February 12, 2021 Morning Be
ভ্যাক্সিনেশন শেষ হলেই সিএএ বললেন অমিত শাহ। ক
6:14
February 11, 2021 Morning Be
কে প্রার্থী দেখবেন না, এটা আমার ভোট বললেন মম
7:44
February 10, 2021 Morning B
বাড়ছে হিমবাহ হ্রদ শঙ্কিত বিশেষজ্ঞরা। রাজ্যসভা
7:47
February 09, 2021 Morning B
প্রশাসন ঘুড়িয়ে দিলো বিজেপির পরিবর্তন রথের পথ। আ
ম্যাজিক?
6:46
....
- Instruction: Nothing but the lines from the one containing "February 09, 2021 Morning B" to the last line of the listing above belongs in the answer; restate each word for word.

- Result:
February 09, 2021 Morning B
প্রশাসন ঘুড়িয়ে দিলো বিজেপির পরিবর্তন রথের পথ। আ
ম্যাজিক?
6:46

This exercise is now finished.